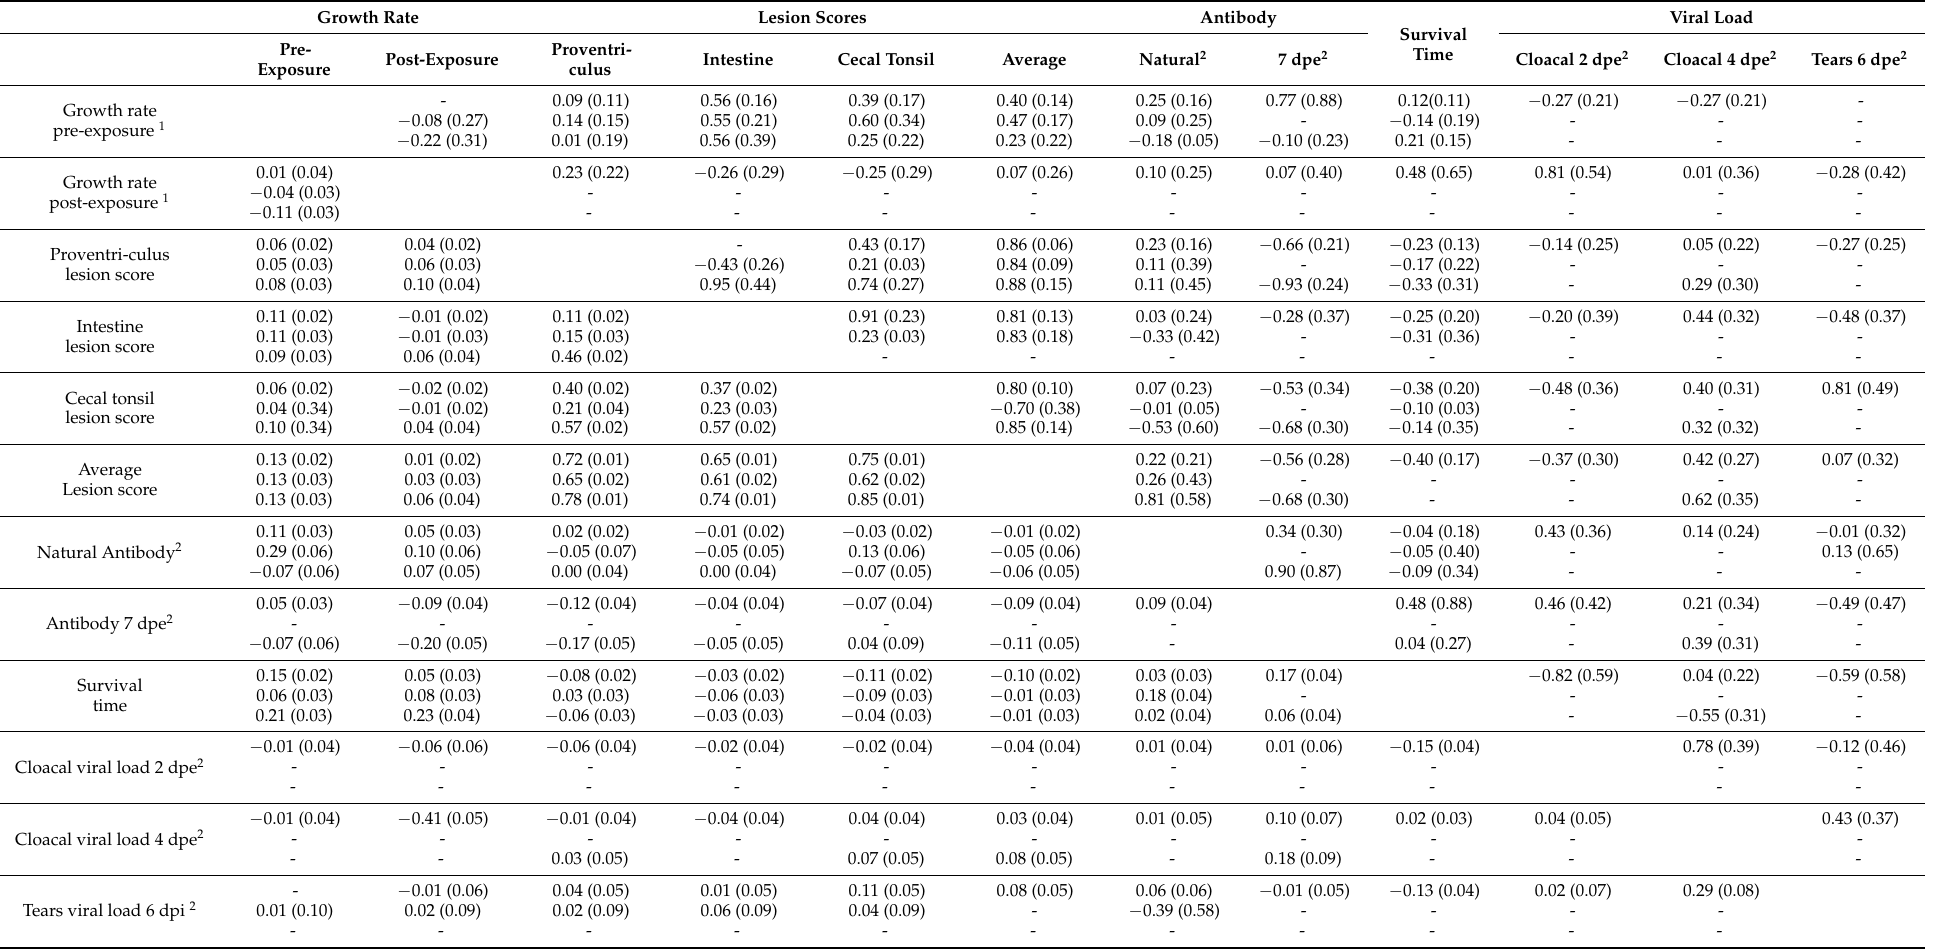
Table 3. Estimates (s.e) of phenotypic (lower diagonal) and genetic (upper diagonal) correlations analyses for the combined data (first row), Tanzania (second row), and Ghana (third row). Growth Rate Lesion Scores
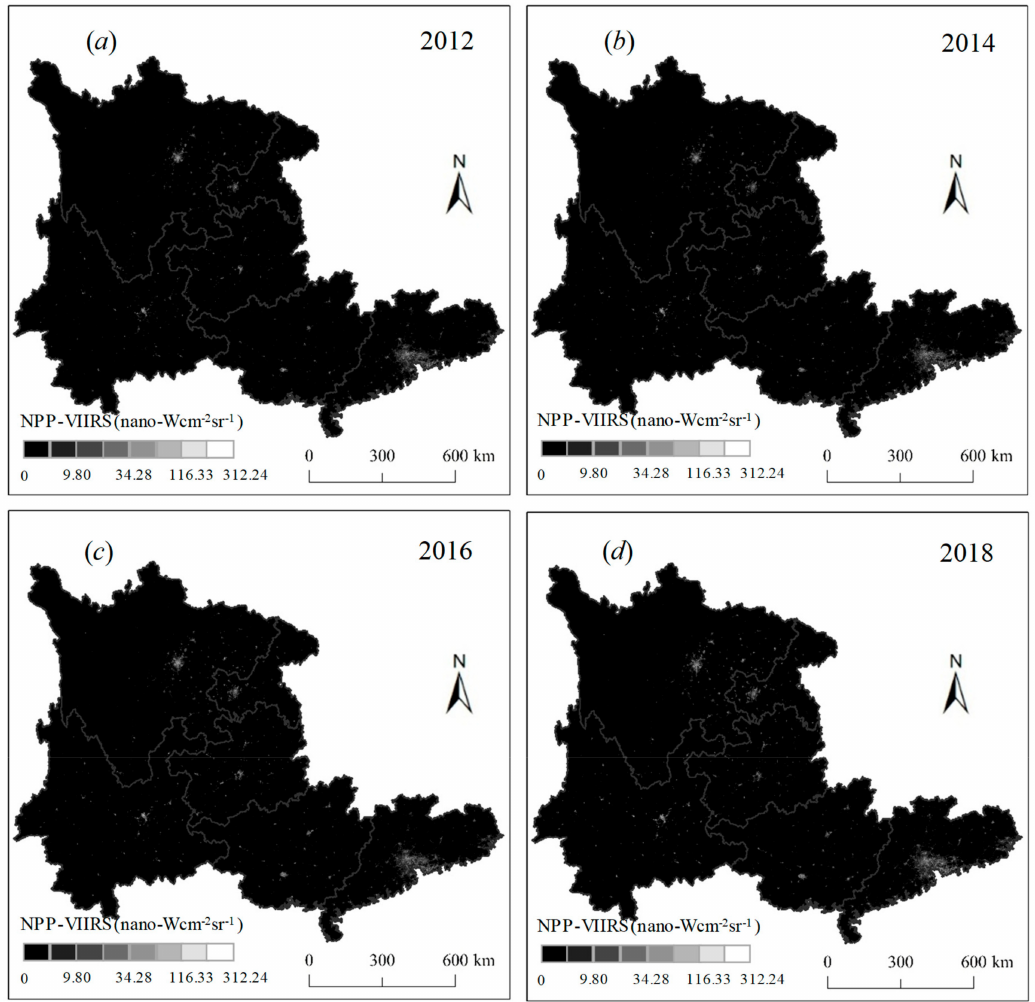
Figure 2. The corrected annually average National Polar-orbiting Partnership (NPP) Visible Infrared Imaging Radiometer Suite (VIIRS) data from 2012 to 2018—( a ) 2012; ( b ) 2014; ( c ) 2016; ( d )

---

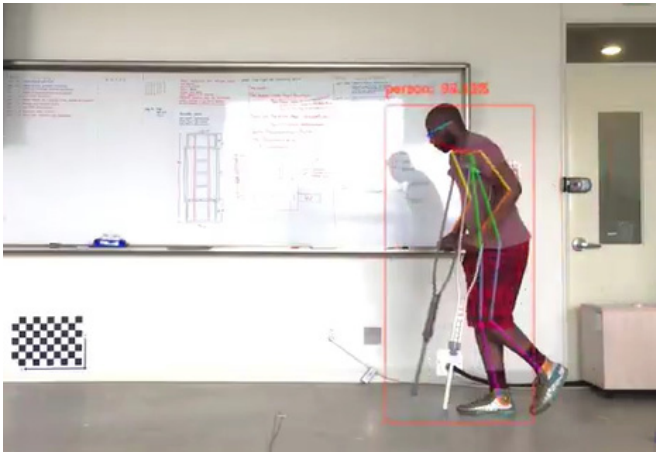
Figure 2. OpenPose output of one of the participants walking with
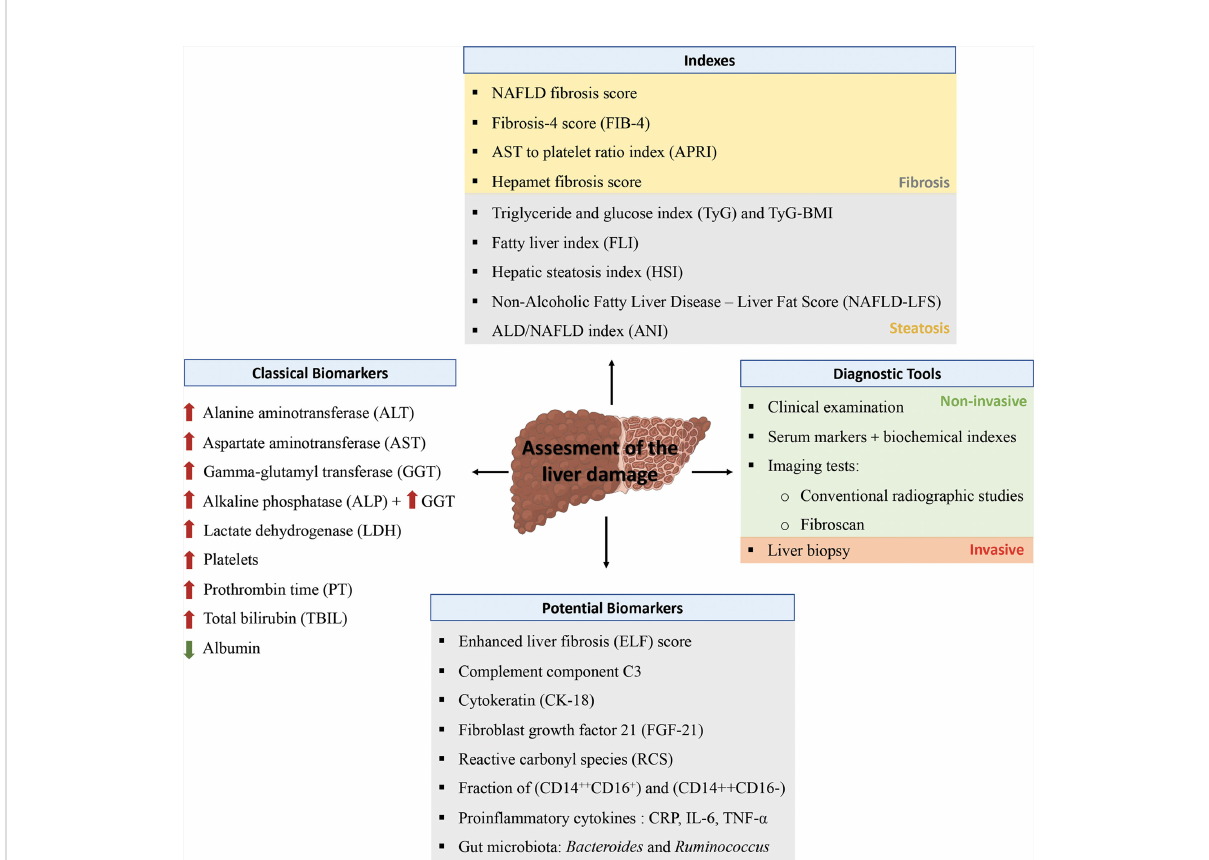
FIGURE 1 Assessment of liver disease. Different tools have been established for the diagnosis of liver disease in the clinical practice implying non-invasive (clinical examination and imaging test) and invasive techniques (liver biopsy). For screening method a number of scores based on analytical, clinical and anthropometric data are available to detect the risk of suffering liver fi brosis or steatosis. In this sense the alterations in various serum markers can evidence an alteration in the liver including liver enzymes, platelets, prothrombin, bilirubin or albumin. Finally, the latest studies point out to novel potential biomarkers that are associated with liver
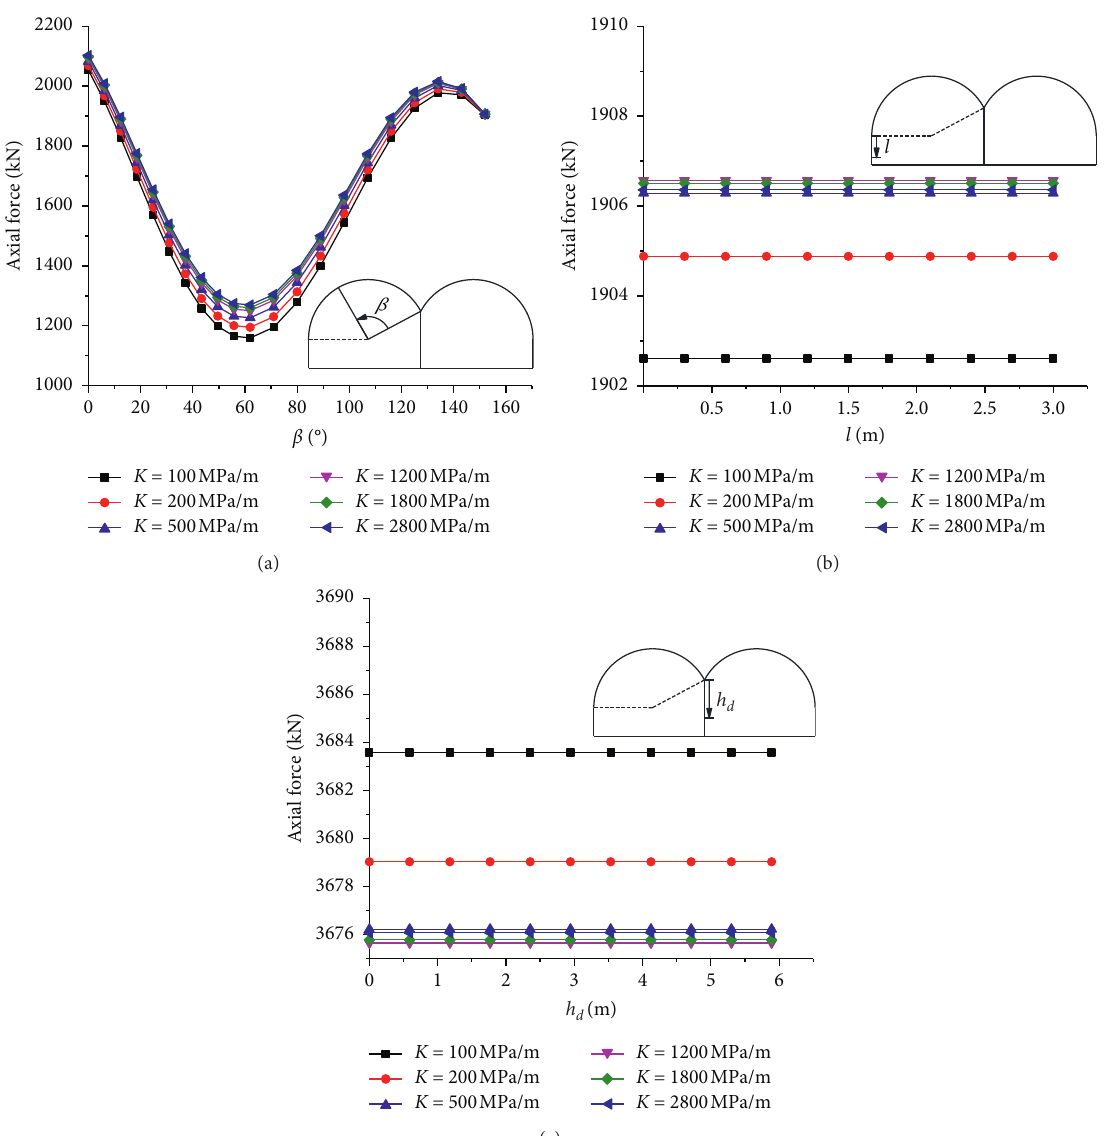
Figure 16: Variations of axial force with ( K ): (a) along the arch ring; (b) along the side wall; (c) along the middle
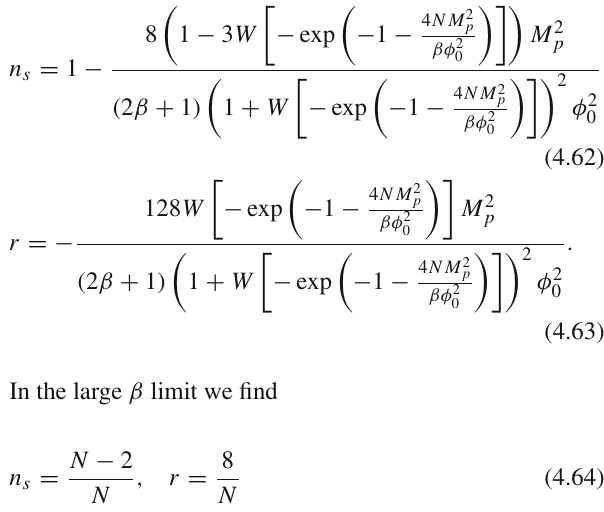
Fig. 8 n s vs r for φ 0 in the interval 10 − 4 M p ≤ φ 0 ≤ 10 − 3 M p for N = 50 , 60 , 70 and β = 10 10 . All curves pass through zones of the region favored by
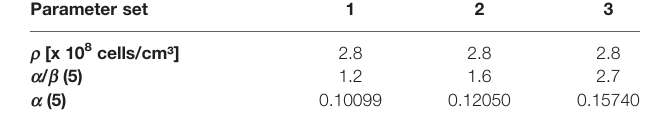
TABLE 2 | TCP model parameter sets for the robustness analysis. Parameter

Task objective >> Given the listing above, repeat exactly the lines starting at the one with "Table 3. Estimates" and ending at the one with "Figure 2. The", inclusive, excluding pictures.

Finished exercise >>
Table 3. Estimates (s.e) of phenotypic (lower diagonal) and genetic (upper diagonal) correlations analyses for the combined data (first row), Tanzania (second row), and Ghana (third row). Growth Rate Lesion Scores
Figure 2. The corrected annually average National Polar-orbiting Partnership (NPP) Visible Infrared Imaging Radiometer Suite (VIIRS) data from 2012 to 2018—( a ) 2012; ( b ) 2014; ( c ) 2016; ( d )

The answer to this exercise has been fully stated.